Beyond Kikir dan Infak
Manusia itu sejak dulu sangat rumit struktur jiwanya. Jauh lebih rumit daripada struktur fisiknya. Struktur jiwa manusia tidak banyak berubah. Teknologi berkembang pesat tetapi jiwa manusia sangat sedikit mengalami perubahan. Tema-tema benci-cinta, dendam-kasih sayang, pengkhianatan-loyalitas dsb, terus mendominasi wacana mengenai jiwa manusia.
Tentang kikir dan memberikan harta secara berlebihan, walaupun tampak dalam praktiknya berbeda, dalam ilmu tasawuf sebenarnya hakikatnya sama, yakni sama-sama terikat dengan harta. Kelihatannya berbeda karena yang satu “menyimpan” sementara yang lain “melepaskan”. Tetapi keduanya sama-sama concern dengan harta meskipun manifestasinya berbeda. Keduanya sama-sama bukan jalan tengah lagi.
Seringnya, kita merasa tidak lagi dikuasai harta, padahal sebaliknya. Dalam istilah Imam Al-Ghazali, kita tidak lagi dikuasi harta apabila harta itu kita perlakukan seperti air (catatan: air dalam konteks masyarakat ketika kitab Ihya ditulis adalah komoditi yang sangat berharga), yang memberikannya maupun menahannya sama saja rasanya bagi kita. Tidak memberikan efek bangga. Biasa saja. mungkin di Indonesia perbandingannya adalah emas, yang kita simpan dan tumpuk sebagai tabungan.
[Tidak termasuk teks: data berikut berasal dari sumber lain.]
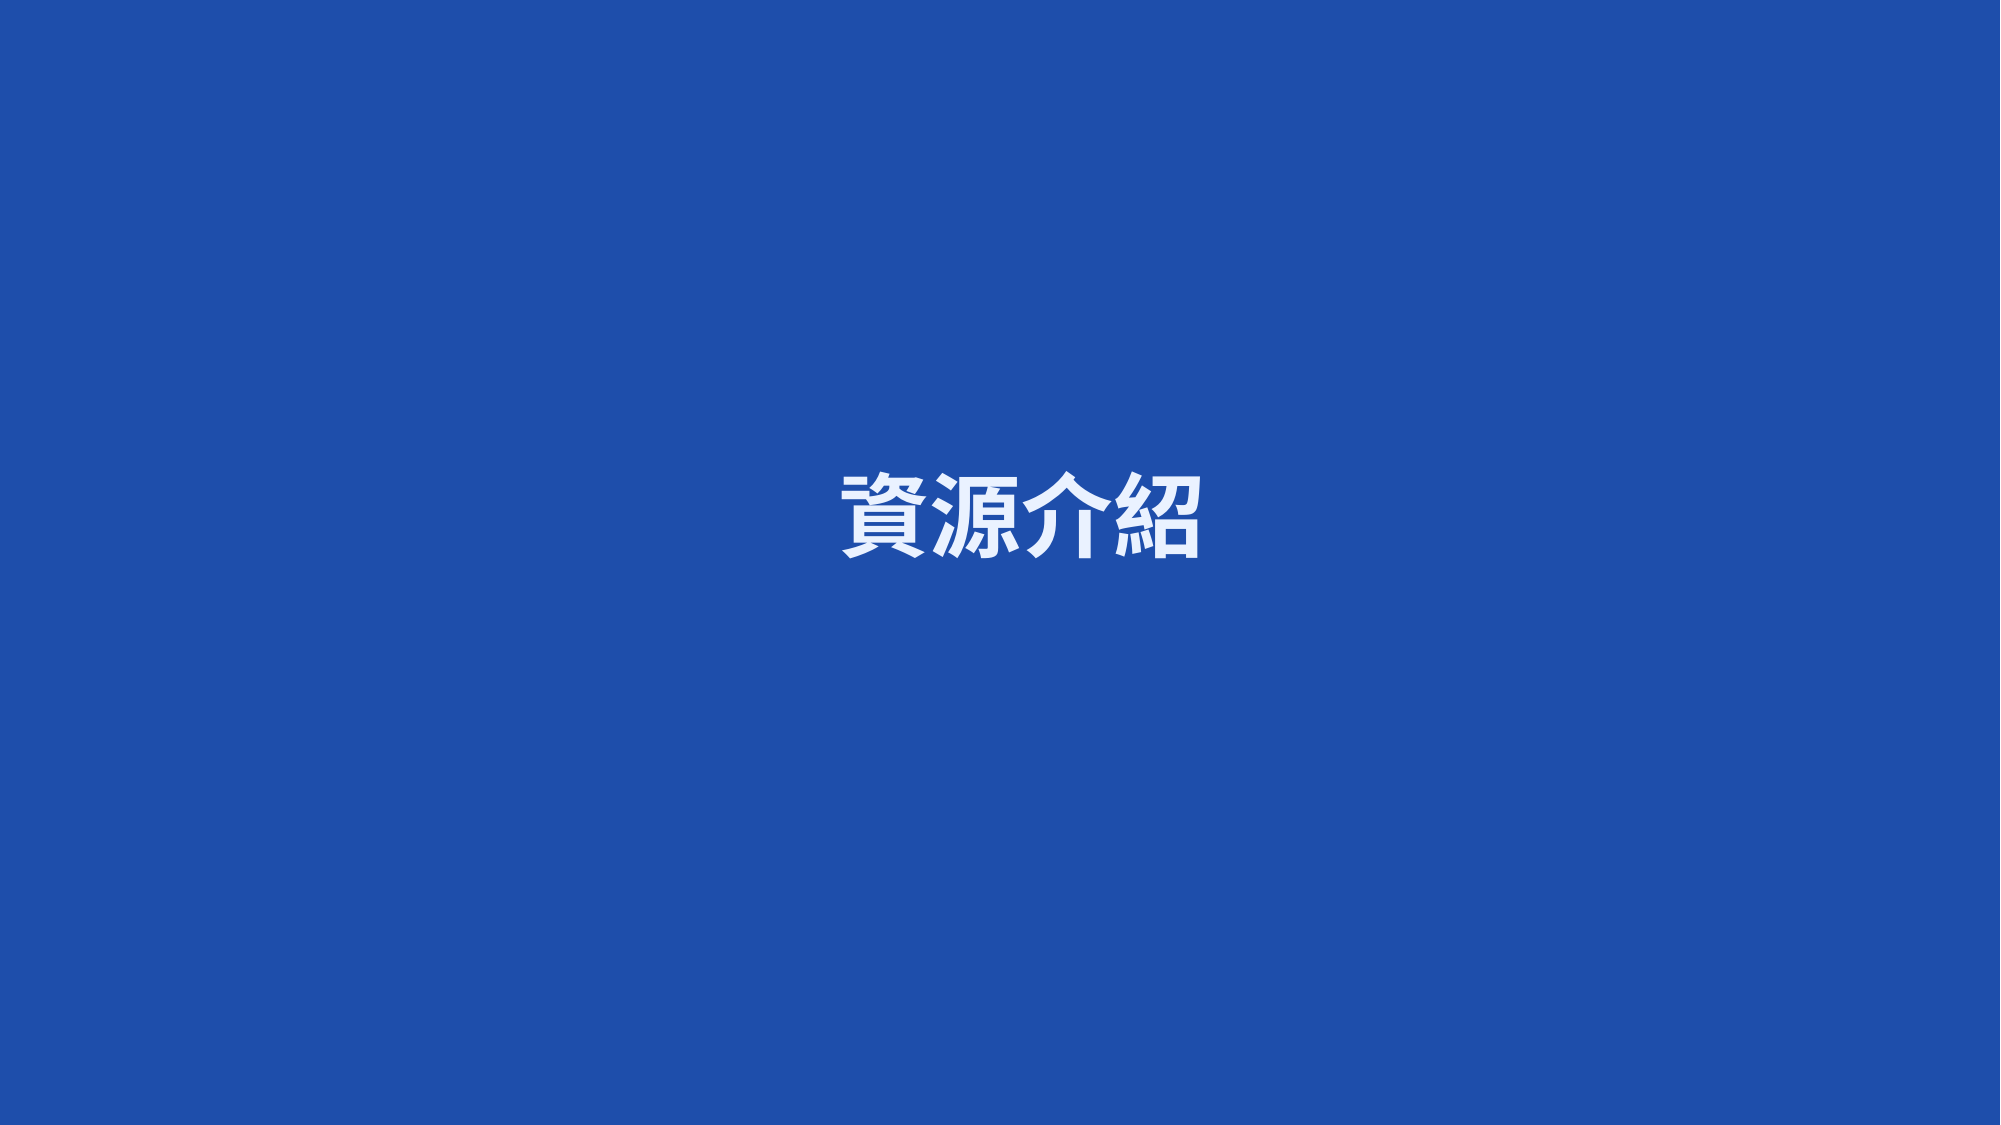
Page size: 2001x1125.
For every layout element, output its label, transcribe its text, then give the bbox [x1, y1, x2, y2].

text_box 資源介紹 [159, 412, 1885, 630]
Memperlakukan komoditi berharga dengan cara biasa-biasa saja, inilah gambaran dari “relationship goal” antara kita dengan harta, yakni kondisi beyond infak dan kikir. “Setiap kalbu yang sudah bisa merelativisir hartanya, maka pasti ia akan menemui Allah dengan selamat.”
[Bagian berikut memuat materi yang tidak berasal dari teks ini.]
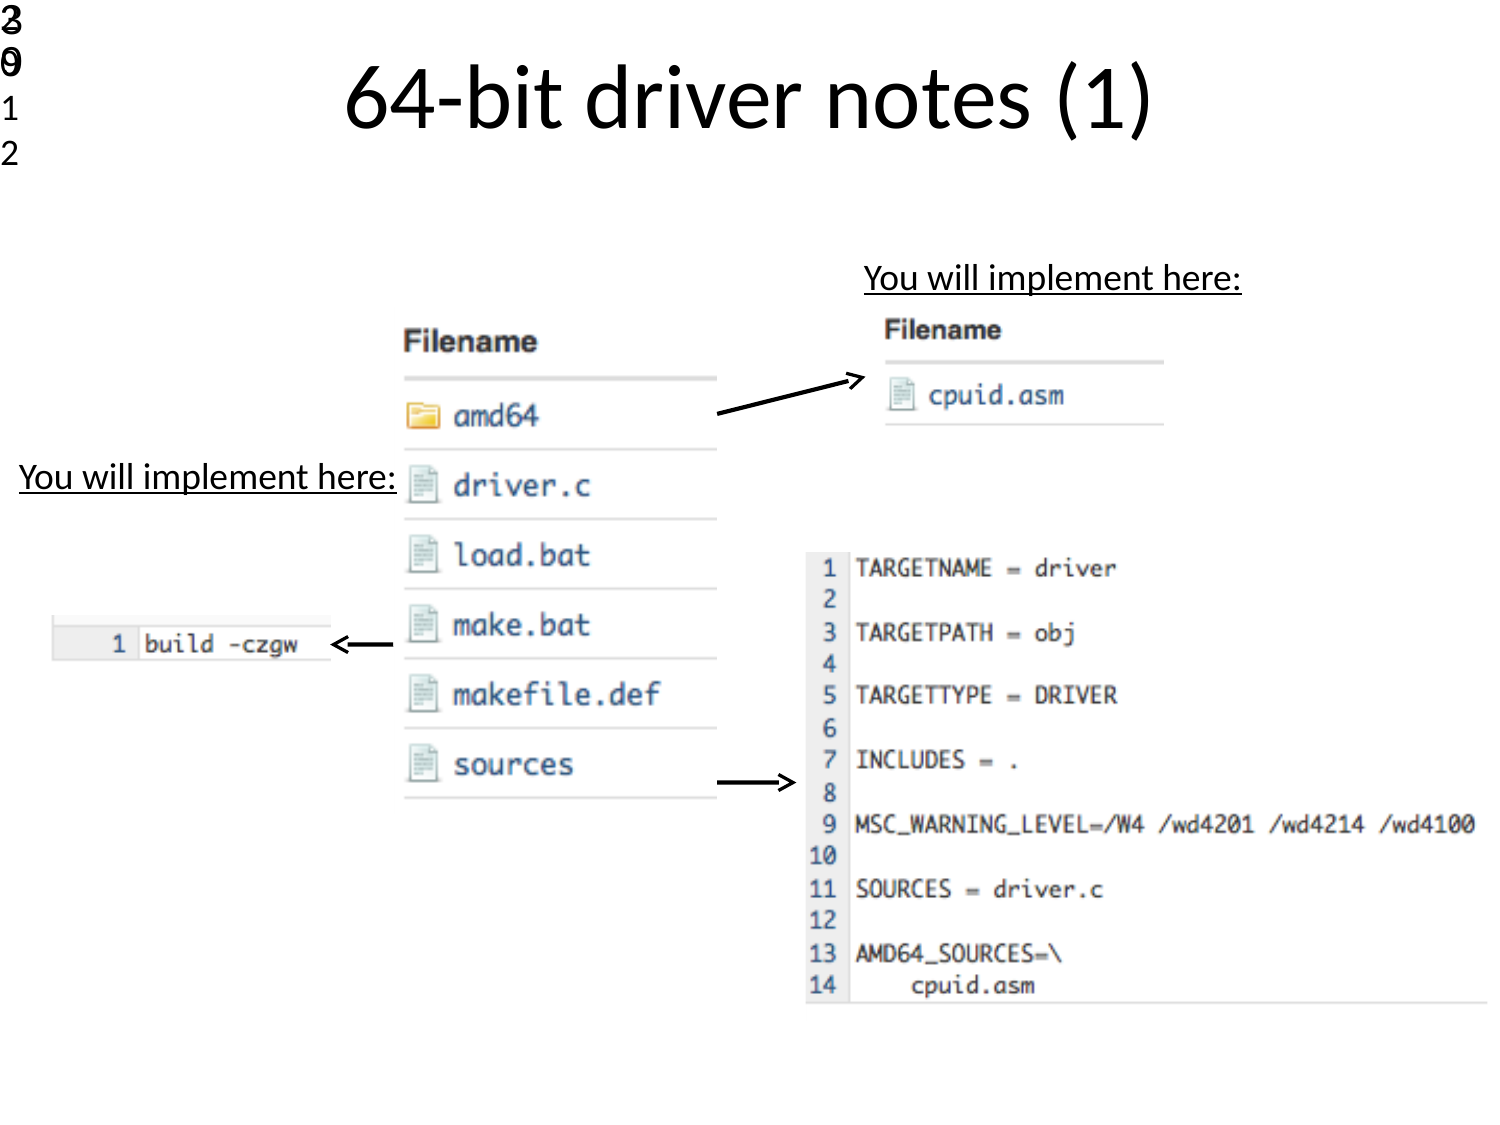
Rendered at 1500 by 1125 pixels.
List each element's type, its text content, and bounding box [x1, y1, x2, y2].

picture [44, 615, 331, 674]
text_box You will implement here: [849, 245, 1258, 306]
title 64-bit driver notes (1) [75, 0, 1425, 186]
picture [865, 308, 1164, 445]
picture [805, 552, 1488, 1022]
text_box You will implement here: [4, 444, 413, 505]
picture [393, 307, 717, 814]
Kesimpulannya, jalan tengah itu mudah dikatakan tetapi sulit dipraktikkan. Tapi minimal sekarang kita tahu ada standar kebaikan yang setinggi itu, yang setiap kita harus berusaha mencapainya. Godaan lainnya: mengaji Ihya itu baru tahap kognitif, belum mencapai tahap afektif apa lagi konatif. Masalahnya kita ini sering overpricing. Awam tapi merasa alim, karena tidak tahu ada standar. Ini pentingnya mengaji Ihya, kitab yang menetapkan standar tertinggi.
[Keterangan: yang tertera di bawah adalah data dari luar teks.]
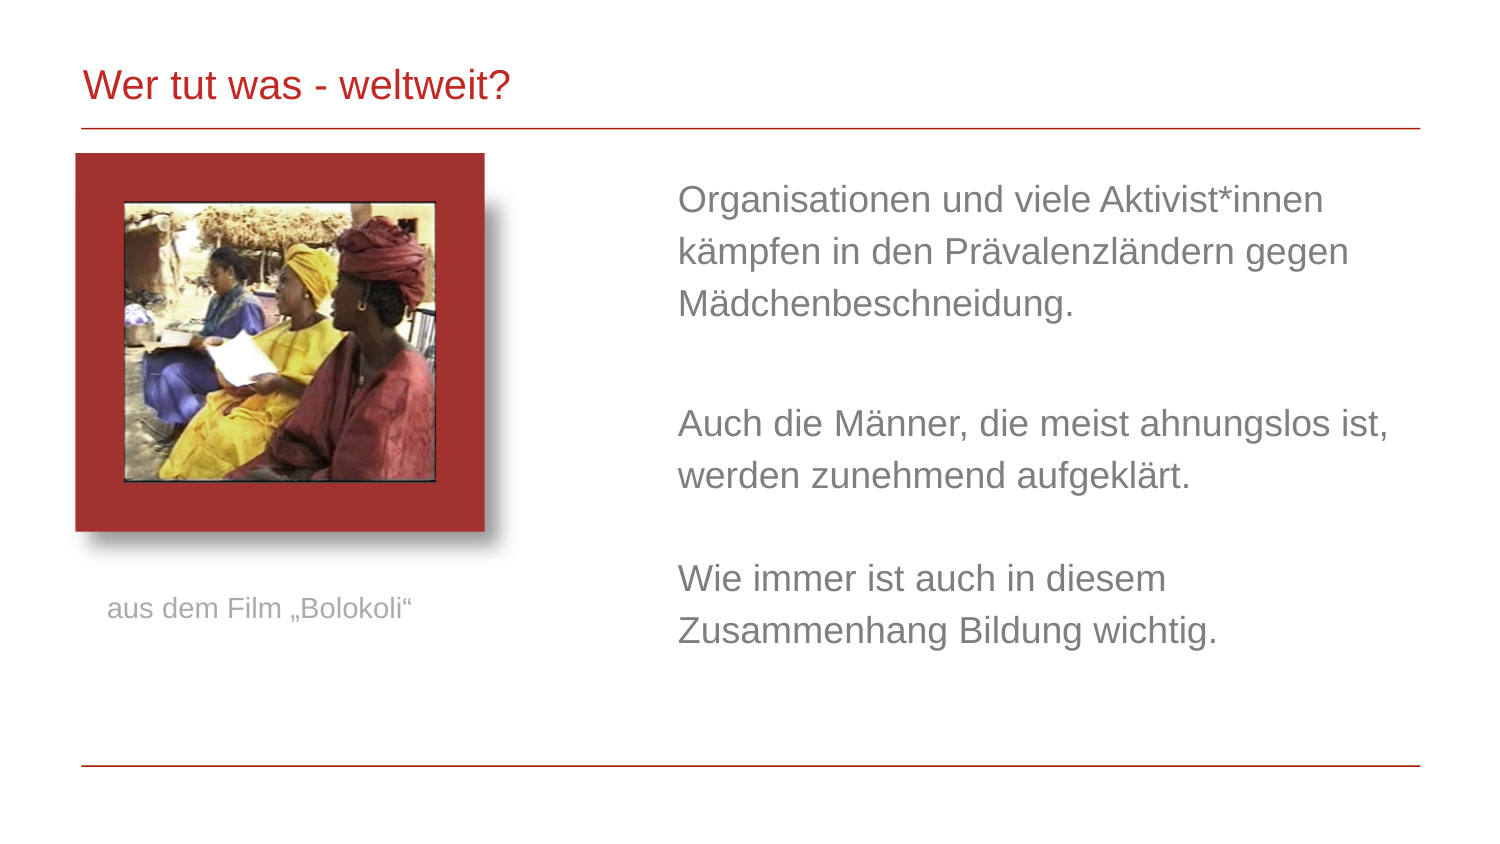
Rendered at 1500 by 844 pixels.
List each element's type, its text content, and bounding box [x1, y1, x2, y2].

text_box aus dem Film „Bolokoli“ [91, 568, 578, 651]
picture [62, 153, 527, 574]
text_box Organisationen und viele Aktivist*innen kämpfen in den Prävalenzländern gegen Mädchenbeschneidung. Auch die Männer, die meist ahnungslos ist, werden zunehmend aufgeklärt. Wie immer ist auch in diesem Zusammenhang Bildung wichtig. [662, 153, 1437, 742]
text_box Wer tut was - weltweit? [67, 43, 1078, 117]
Menjadi orang berakhlak baik itu tidak ada ujungnya. Harus berusaha untuk naik tingkat terus, karena kalau tidak kita akan jatuh kepada yang selain jalan tengah itu tadi. Karena itu dalam ilmu tasawuf, orang yang menjalaninya disebut sebagai pejalan (salik). Jalan itu adalah jalan menuju Allah. Di sepanjang jalan itu selalu muncul godaan untuk condong ke kiri atau ke kanan. Menapaki jalan tengah adalah menapaki jalan yang dinamis. Bukan jalan statis.
Kitab Ihya yang merupakan kitab tasawuf tidak menggunakan porsi bagi dalil akal atau dalil ayat, melainkan “roso”. Tasawuf adalah masalah melatih intuisi atau “roso”: Bagaimana kita tahu bahwa kita sudah menyimpang atau masih berada di jalan tengah, hanya kita yang tahu. Tasawuf tidak mempunyai standar obyektif. Masing-masing orang menghadapi situasinya masing-masing. Dia sendiri yang tahu mana jalan yang mudah, mana yang susah. Kapan harus meninggalkan yang mudah, dan ke mana harus mengarah.